Rob Braun edited this page Apr 18, 2007 · 8 revisions

Table of Contents

Format of a xar archive

The XAR file format has three main regions, The Header, The Table of Contents, and The Heap. The header is a small binary data structure that identifies the file format (file magic). The table of contents is parsed as an XML document. The heap occupies the remainder of the file. Files' data are stored in the heap.

The Header

The header starts with 32 bits of file magic ('xar!') in network byte order. The next 16 bits are the size of the header (including the 32 bits of file magic) in network byte order. A 16 bit xar file version number follows in network byte order, the current version is zero. Last is the 64 bit length of the table of contents regions, also in network byte order. The header may be represented as the following xar_header C structure.

#define XAR_HEADER_MAGIC 0x78617221
#define XAR_HEADER_VERSION 0
#define XAR_HEADER_SIZE sizeof(struct xar_header)

/*
 * xar_header version 0
 */
struct xar_header {
    uint32_t magic;	
    uint16_t size;
    uint16_t version;
    uint64_t toc_length_compressed;
    uint64_t toc_length_uncompressed;
    uint32_t cksum_alg;
};

The Table of Contents

The table of contents is an XML document which should conform to the XAR DTD. The XAR DTD defines the terms necessary for basic filesystem representations. The table of contents should be encoded as UTF-8.

<?xml version="1.0"?>

<xar>
  <toc>
    <checksum style="sha1">
      <size>20</size>
      <offset>0</offset>
    </checksum>
    <file id="1">
      <name>xar</name>
      <type>file</type>
      <mode>0755</mode>
      <uid>0</uid>
      <gid>0</gid>
      <user>root</user>
      <group>wheel</group>
      <size>81180</size>
      <data>
        <offset>0</offset>
        <size>74108</size>
        <length>23083</length>
        <extracted-checksum style="md5">d852c77ac3c8e83f312c12b4c3198e6d</checksum>
        <archived-checksum style="md5">ceaf793ccb1990ecbadb20112d5f9e5d</checksum>
        <encoding style="application/x-gzip"/>
      </data>
      <ea>
        <name>com.apple.ResourceFork</name>
        <offset>0</offset>
        <size>7072</size>
        <length>3942</length>
        <extracted-checksum style="md5">0f7061dca2d7411352377db0e53792db</checksum>
        <archived-checksum style="md5">c72de8ac25abe462a930254d82958534</checksum>
        <encoding style="application/x-gzip"/>
      </ea>
    </file>
  </toc>
</xar>

The Heap

As its name suggests, the heap is an unstructured heap of data referenced by the table of contents.

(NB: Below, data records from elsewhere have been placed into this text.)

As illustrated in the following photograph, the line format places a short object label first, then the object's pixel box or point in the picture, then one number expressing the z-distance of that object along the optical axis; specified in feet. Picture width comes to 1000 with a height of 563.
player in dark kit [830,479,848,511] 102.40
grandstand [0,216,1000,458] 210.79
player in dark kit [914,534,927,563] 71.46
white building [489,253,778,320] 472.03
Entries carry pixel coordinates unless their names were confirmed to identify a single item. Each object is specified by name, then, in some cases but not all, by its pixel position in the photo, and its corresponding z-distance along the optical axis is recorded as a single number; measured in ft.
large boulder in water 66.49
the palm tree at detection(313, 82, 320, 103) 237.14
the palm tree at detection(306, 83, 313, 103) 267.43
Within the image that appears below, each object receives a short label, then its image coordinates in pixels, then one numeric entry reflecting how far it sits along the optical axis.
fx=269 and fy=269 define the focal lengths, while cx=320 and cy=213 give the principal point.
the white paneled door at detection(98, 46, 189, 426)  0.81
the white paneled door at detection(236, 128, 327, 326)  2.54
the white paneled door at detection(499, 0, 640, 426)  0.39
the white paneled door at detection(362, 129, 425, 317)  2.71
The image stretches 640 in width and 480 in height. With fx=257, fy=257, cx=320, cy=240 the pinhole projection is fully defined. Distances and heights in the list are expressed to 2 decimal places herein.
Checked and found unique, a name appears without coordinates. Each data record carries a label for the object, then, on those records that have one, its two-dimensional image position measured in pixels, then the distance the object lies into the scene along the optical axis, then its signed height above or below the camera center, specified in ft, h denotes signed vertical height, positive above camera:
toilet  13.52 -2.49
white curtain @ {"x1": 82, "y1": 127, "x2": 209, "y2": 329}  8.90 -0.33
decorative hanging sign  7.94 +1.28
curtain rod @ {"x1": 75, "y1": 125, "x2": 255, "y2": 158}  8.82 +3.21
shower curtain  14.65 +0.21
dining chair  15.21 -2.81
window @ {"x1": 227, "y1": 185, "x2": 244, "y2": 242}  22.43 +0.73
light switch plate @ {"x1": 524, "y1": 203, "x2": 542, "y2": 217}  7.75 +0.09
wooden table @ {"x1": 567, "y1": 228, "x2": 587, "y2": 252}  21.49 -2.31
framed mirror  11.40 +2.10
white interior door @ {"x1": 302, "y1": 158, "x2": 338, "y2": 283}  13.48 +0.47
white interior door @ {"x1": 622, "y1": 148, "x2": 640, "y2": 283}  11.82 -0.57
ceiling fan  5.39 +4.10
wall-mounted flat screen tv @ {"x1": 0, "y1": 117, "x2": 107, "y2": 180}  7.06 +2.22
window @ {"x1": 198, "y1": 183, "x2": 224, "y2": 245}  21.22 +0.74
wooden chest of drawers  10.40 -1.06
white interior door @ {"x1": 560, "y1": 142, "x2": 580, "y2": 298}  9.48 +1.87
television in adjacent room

It is recommended that implementations use the heap as efficiently as possible and defragment the heap during archive creation as well order it sensibly. In order for an archive to be streamable, it is necissary for all of a file's heap entries to be grouped together, with extended attributes coming before the data portion of the file. When streaming, the heap entries will be extracted in the order they appear, and the EA data must be extracted before the data so the proper security context can be set on the file before the data is extracted.